* Instructions to follow:
In your copy of the data, keep every word exact and include no pictures.

=== Task data ===

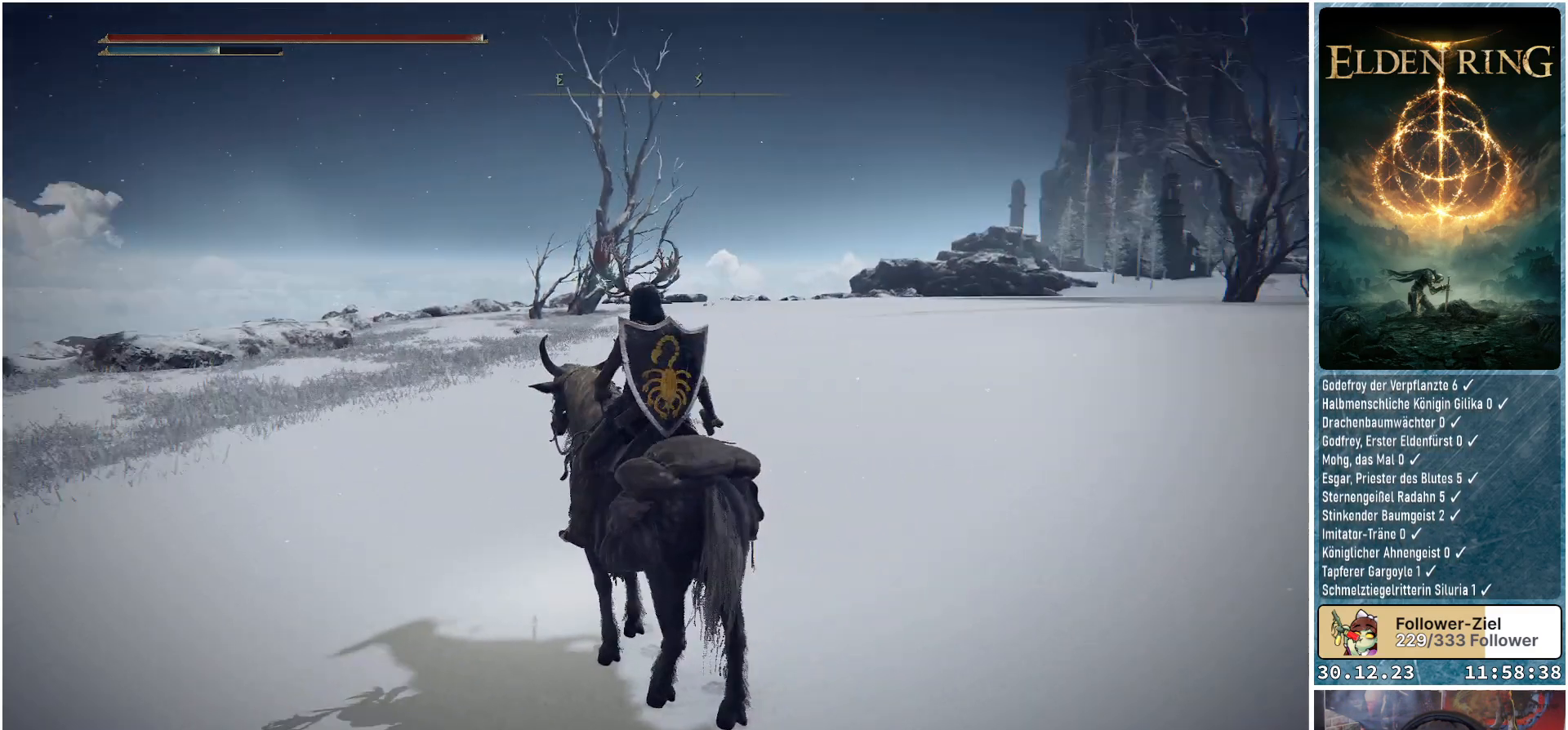
{"buttons": [], "left_stick": "up", "right_stick": "center", "events": [[117, "right_stick", "center"], [283, "left_stick", "up-left"], [400, "left_stick", "up"]]}
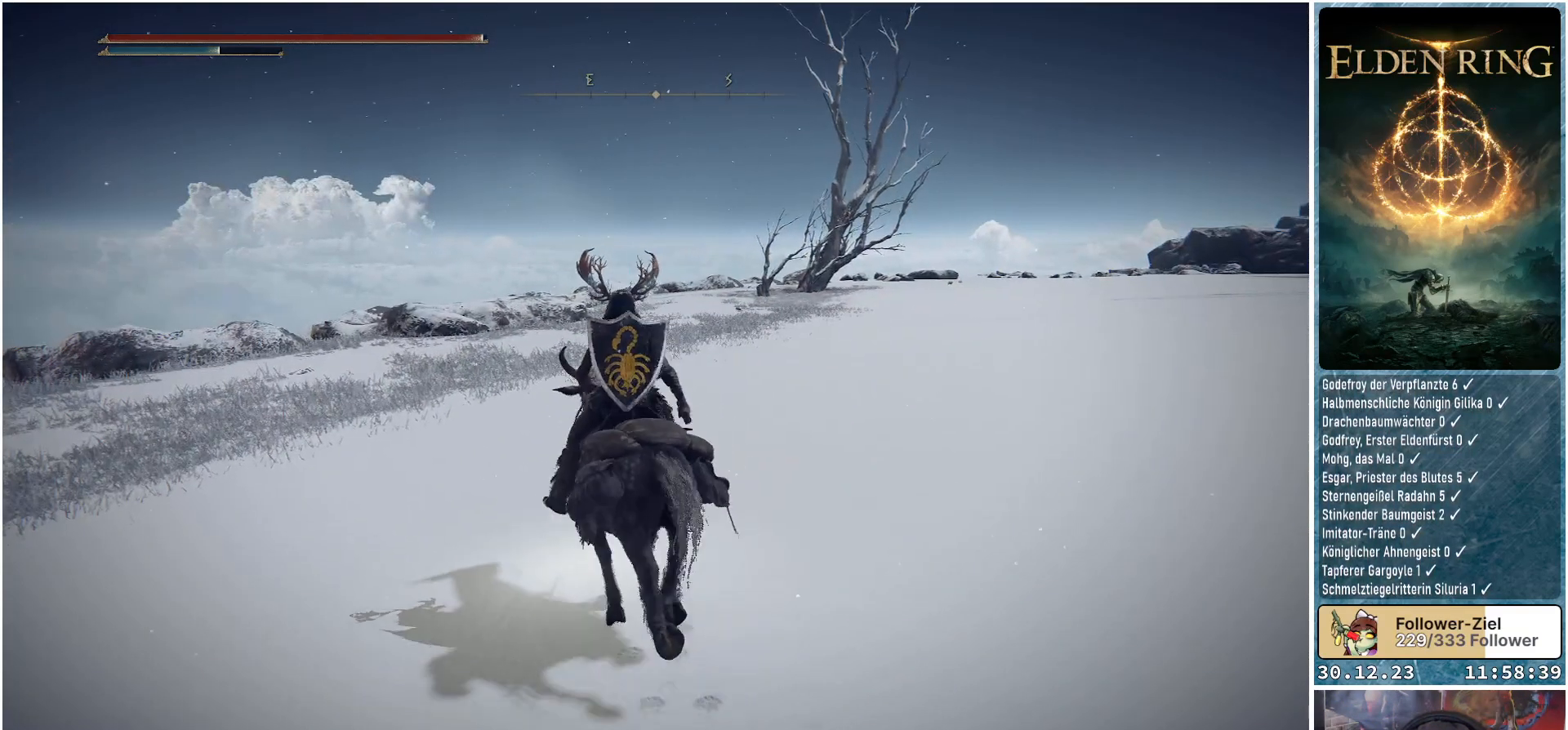
{"buttons": [], "left_stick": "up", "right_stick": "center", "events": []}
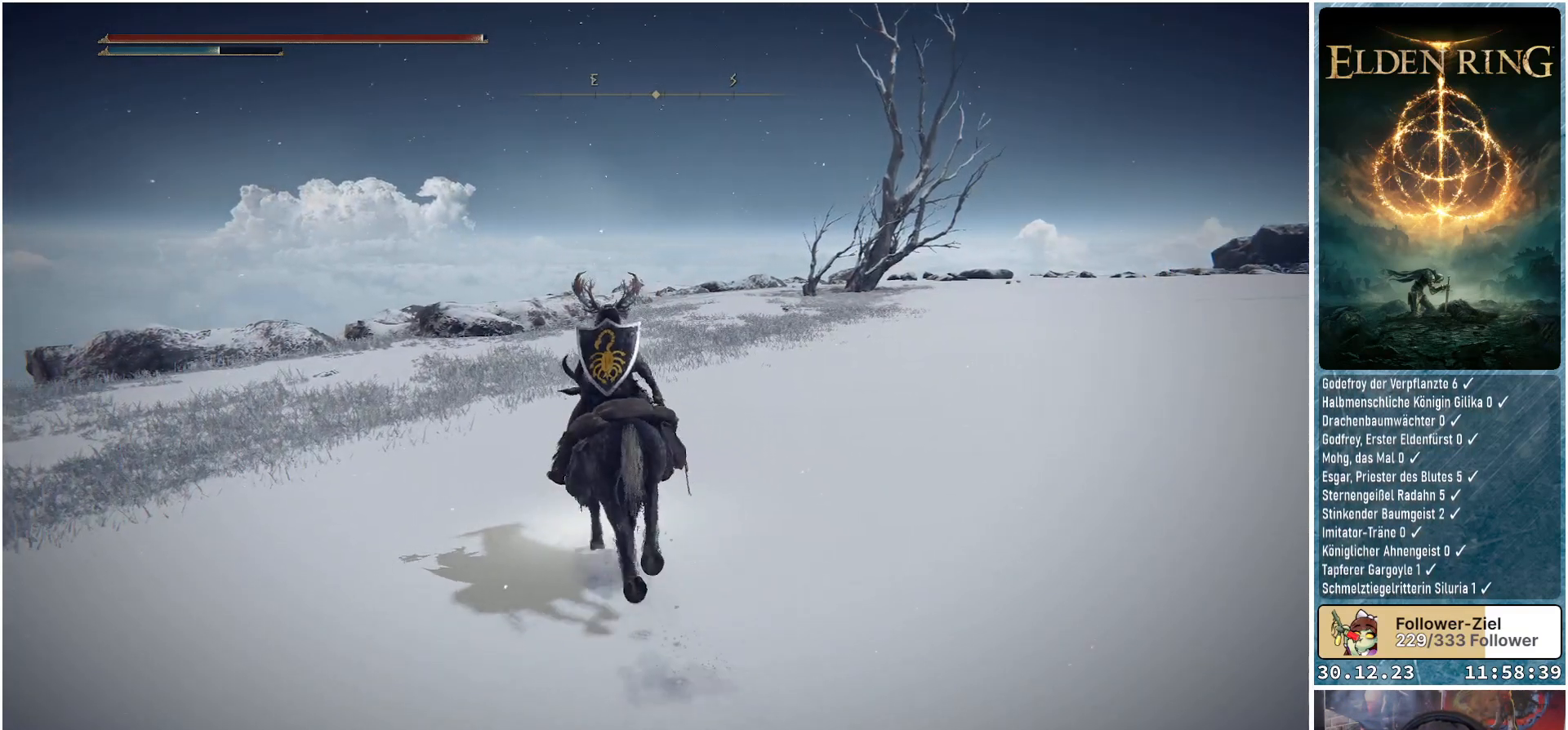
{"buttons": [], "left_stick": "up", "right_stick": "center", "events": [[83, "right_stick", "down-right"], [484, "right_stick", "center"]]}
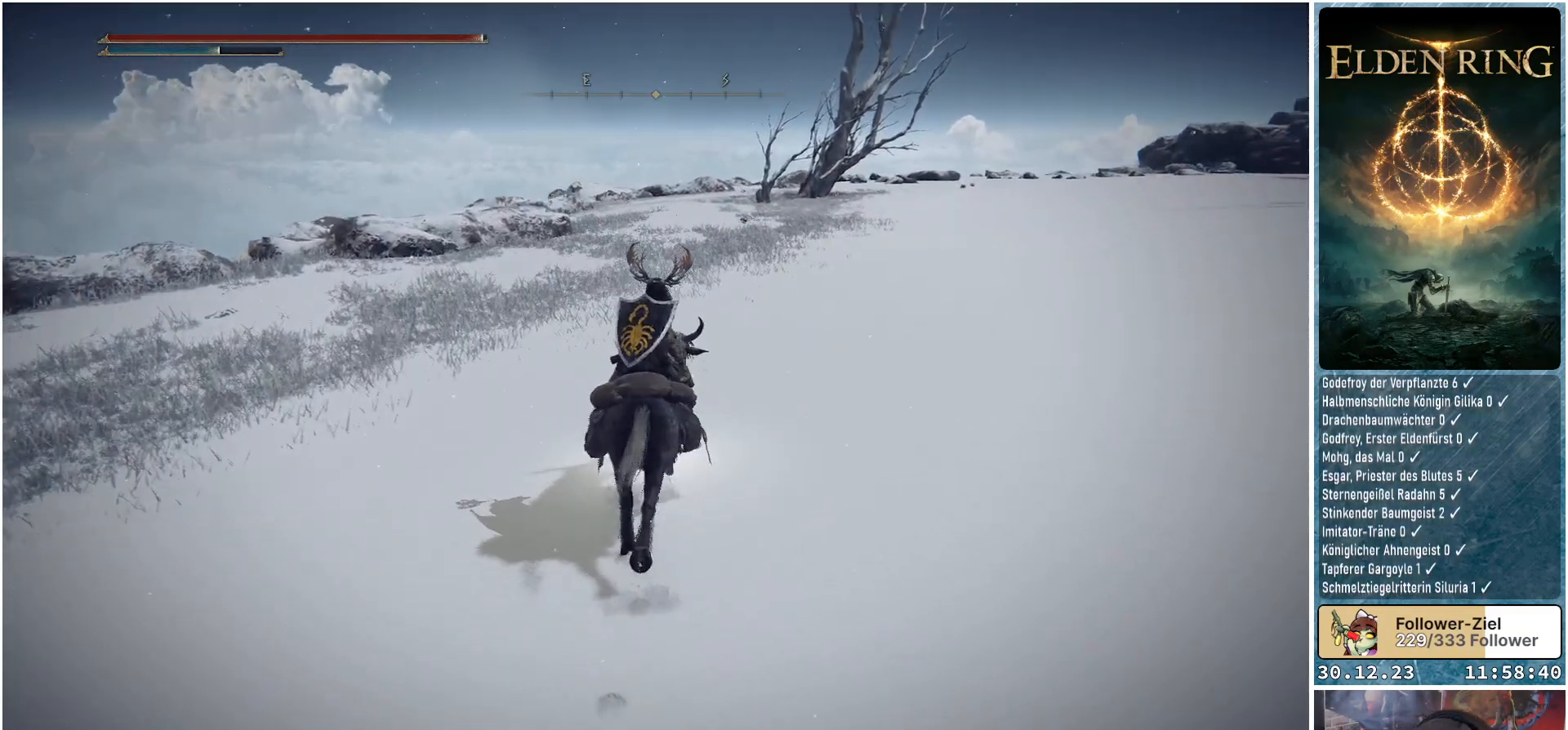
{"buttons": [], "left_stick": "up-left", "right_stick": "center", "events": [[117, "left_stick", "up-left"]]}
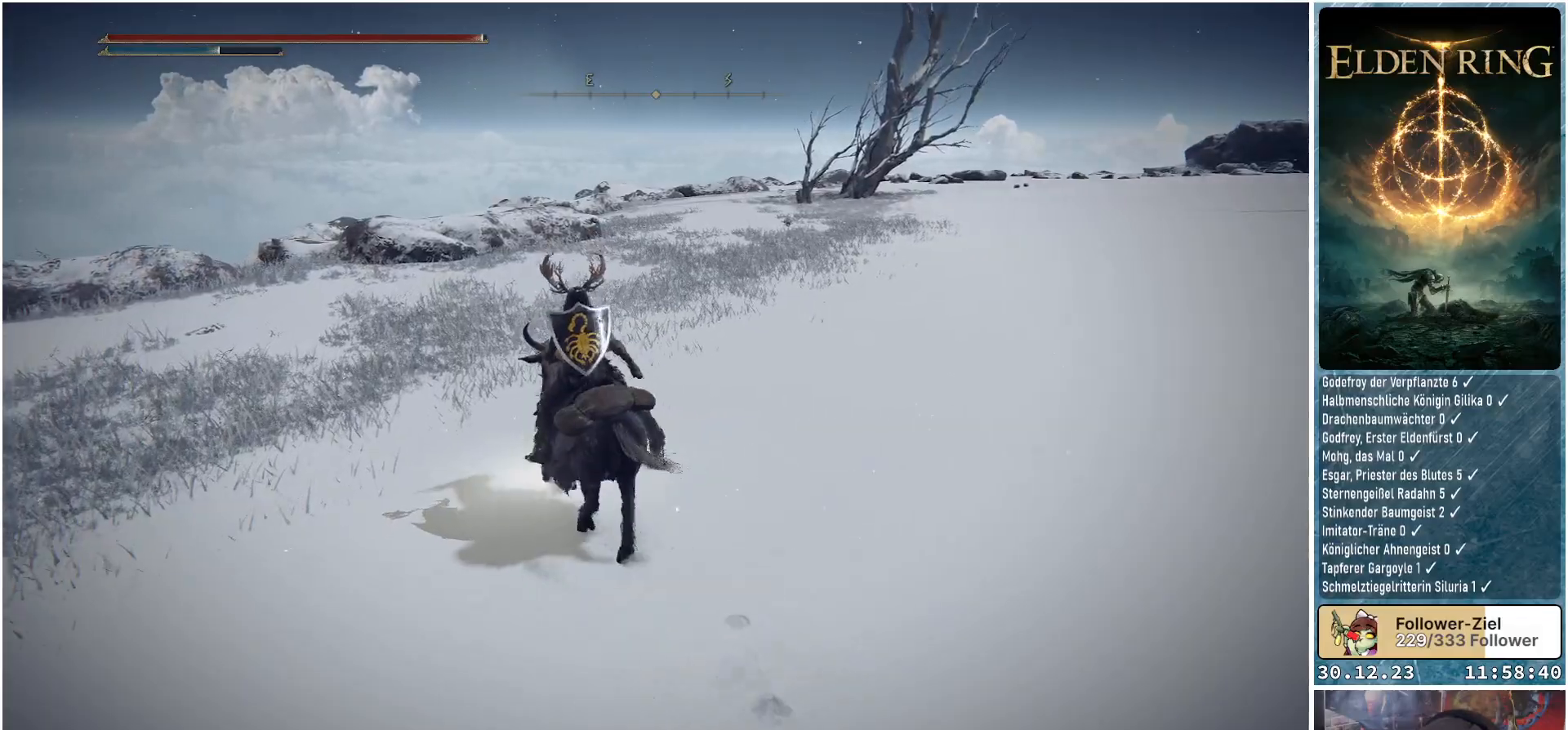
{"buttons": [], "left_stick": "up", "right_stick": "left", "events": [[217, "left_stick", "up"], [467, "right_stick", "left"]]}
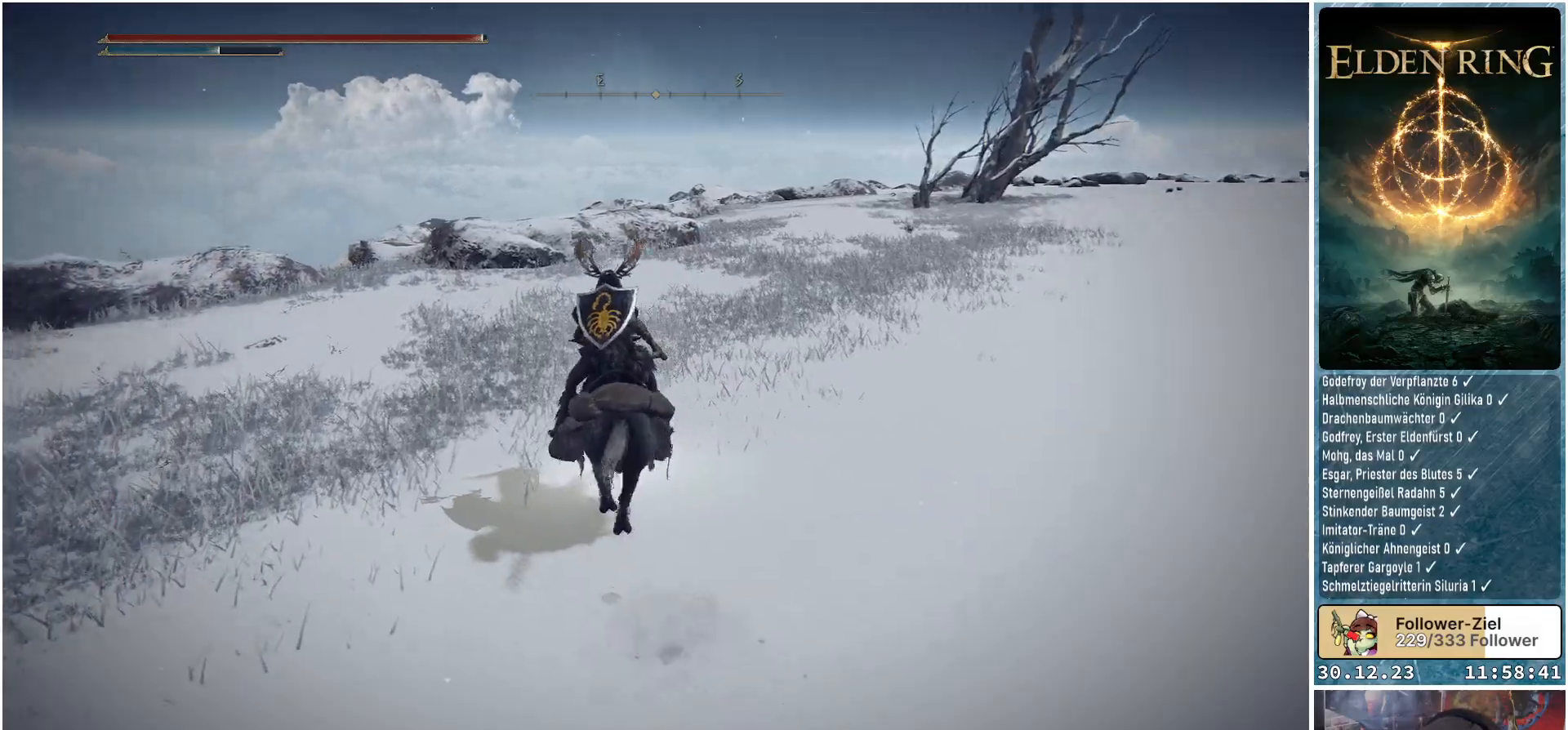
{"buttons": [], "left_stick": "up", "right_stick": "center", "events": [[284, "right_stick", "down-left"], [468, "right_stick", "center"]]}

===

* Exercise answer:
{"buttons": [], "left_stick": "up", "right_stick": "center", "events": [[117, "right_stick", "center"], [283, "left_stick", "up-left"], [400, "left_stick", "up"]]}
{"buttons": [], "left_stick": "up", "right_stick": "center", "events": []}
{"buttons": [], "left_stick": "up", "right_stick": "center", "events": [[83, "right_stick", "down-right"], [484, "right_stick", "center"]]}
{"buttons": [], "left_stick": "up-left", "right_stick": "center", "events": [[117, "left_stick", "up-left"]]}
{"buttons": [], "left_stick": "up", "right_stick": "left", "events": [[217, "left_stick", "up"], [467, "right_stick", "left"]]}
{"buttons": [], "left_stick": "up", "right_stick": "center", "events": [[284, "right_stick", "down-left"], [468, "right_stick", "center"]]}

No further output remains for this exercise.